Insurance reimbursement for car rental is not very much, so a rental for two weeks will get pretty pricey pretty fast. We're trying to see if we can finesse our scheduling so we can just share the Civic until the Scion is ready, but Project Clunkerpool did not get off to an auspicious start.

I'm not Catholic, but considering the nature of the storm that caused this problem, a few Hail Marys for Ben and me seems in order. We need all the help we can get. 

Tuesday, December 2, 2008

Habit of the Month: Straightening the Living Room before Bed

Hello, girls and boys, it's that time again. Time for another of Jennifer's crowd-pleasing Habit of the Month posts! 

[waits for cheers of applause and exclamations of joy]

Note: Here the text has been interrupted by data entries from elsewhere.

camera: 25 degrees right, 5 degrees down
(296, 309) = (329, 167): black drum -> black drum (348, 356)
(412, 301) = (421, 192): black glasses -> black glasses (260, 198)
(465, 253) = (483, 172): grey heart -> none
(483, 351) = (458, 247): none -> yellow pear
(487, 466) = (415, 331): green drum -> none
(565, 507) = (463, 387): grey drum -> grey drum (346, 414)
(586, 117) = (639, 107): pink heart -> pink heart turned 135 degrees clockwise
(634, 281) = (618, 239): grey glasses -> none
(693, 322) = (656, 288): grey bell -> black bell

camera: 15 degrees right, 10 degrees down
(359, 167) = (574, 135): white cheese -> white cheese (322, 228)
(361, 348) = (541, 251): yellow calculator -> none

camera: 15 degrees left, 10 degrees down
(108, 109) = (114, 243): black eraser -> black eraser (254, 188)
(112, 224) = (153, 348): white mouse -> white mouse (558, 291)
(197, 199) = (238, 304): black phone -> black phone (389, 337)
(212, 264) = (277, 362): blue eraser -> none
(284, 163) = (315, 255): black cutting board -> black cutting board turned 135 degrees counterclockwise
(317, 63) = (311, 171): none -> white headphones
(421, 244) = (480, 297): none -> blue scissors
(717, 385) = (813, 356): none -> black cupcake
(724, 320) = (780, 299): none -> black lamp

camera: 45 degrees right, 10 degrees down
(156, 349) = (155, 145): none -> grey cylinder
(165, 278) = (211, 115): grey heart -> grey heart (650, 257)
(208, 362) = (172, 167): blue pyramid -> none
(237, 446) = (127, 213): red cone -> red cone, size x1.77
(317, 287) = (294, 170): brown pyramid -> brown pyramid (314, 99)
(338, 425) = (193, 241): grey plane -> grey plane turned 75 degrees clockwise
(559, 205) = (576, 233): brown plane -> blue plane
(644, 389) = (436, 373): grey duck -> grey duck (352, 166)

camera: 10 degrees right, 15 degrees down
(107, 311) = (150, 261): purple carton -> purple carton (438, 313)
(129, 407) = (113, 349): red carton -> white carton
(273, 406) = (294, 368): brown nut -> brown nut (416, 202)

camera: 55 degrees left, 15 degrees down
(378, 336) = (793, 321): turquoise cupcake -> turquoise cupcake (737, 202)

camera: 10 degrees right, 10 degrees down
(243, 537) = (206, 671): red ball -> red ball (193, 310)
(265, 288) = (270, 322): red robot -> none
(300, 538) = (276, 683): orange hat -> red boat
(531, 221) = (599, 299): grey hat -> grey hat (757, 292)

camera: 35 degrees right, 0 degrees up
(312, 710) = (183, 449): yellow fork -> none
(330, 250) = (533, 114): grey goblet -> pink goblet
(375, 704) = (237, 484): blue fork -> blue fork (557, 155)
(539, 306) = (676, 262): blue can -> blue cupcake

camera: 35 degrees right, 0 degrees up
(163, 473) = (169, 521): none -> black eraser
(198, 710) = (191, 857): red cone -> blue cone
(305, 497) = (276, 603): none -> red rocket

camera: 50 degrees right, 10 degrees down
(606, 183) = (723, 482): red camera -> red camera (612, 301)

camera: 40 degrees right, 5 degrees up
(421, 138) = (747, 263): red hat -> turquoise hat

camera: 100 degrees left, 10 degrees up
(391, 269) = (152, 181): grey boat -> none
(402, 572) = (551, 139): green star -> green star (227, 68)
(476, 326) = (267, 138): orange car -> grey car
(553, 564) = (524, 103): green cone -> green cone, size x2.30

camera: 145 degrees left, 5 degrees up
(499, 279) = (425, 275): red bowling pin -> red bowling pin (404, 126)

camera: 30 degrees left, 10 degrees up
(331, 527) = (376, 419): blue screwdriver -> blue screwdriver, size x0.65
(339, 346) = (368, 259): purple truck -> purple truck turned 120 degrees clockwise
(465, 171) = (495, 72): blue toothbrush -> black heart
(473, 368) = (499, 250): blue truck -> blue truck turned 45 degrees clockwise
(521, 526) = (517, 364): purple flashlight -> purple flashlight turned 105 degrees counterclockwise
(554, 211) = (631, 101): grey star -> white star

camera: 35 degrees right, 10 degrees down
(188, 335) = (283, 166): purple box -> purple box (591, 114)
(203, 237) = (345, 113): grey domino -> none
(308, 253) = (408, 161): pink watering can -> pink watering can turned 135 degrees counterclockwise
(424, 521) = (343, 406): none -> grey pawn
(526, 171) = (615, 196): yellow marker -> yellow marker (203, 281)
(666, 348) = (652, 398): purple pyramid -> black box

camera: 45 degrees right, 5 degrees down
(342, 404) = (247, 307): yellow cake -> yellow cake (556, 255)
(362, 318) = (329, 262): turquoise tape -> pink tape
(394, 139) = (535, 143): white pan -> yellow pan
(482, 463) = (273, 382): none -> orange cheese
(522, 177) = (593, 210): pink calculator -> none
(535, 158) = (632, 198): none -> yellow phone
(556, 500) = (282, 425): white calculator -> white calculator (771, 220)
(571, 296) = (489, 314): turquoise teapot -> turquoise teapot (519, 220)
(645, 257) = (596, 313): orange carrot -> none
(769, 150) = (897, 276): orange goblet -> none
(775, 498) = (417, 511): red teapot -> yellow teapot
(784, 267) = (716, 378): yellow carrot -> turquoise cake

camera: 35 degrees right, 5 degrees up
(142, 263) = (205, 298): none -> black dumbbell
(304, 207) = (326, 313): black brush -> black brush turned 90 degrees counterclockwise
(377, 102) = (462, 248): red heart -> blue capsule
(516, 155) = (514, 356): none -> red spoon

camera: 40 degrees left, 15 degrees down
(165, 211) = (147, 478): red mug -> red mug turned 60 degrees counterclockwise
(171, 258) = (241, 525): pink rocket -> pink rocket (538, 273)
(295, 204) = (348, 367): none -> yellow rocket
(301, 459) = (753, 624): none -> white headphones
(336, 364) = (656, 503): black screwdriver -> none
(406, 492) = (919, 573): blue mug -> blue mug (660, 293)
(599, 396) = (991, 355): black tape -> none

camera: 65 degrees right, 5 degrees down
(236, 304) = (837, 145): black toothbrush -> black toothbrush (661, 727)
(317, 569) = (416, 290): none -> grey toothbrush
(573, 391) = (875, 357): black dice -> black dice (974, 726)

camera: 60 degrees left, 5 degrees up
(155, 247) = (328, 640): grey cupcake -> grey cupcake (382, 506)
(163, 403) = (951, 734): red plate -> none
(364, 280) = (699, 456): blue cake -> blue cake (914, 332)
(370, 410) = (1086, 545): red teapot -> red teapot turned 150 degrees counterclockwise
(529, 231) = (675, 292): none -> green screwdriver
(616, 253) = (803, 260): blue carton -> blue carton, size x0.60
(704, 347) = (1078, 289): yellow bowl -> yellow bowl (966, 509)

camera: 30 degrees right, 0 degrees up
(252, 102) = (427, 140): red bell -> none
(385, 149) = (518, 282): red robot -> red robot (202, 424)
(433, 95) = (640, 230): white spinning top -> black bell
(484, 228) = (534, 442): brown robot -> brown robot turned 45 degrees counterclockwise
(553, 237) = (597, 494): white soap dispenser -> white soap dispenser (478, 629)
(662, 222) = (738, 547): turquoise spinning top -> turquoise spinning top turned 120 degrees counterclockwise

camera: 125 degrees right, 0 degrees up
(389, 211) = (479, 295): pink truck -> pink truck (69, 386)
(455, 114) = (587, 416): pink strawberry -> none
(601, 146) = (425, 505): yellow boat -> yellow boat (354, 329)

Seeing as I have successfully mastered the fine art of keeping the bathroom clean every day for the past month and a half (YAY!), it's time to move on to the next domestic challenge. This one will make an even bigger difference in our household happiness, since it involves significantly more square footage, and that square footage directly connected to our front door. 

Ben and I are each independently  and even more so together, clutterbugs. Stuff just accumulates around us and then breeds more stuff. I think I get this from my Armstrong side. Not sure about Ben. Anyway, the living room--being the room in which we do much of our living--is ground zero for daily clutter. 

So for the next month, I pledge to straighten the living room every night before I go to bed, so it is fresh and inviting every morning and no matter who drops in unannounced during the day, there will never be more than a few hours worth of clutter. 

Since much of this month the house will be decked out in Christmas decor, this ought to be fun. And since I usually do holiday mess-spreading things like wrapping presents and leaving random packages in the living room, it ought to be something of a challenge this month, too. 

Anyway, that's the habit for this month. If it gets too hard or scary, look for me in the bathroom. At least it's staying clean.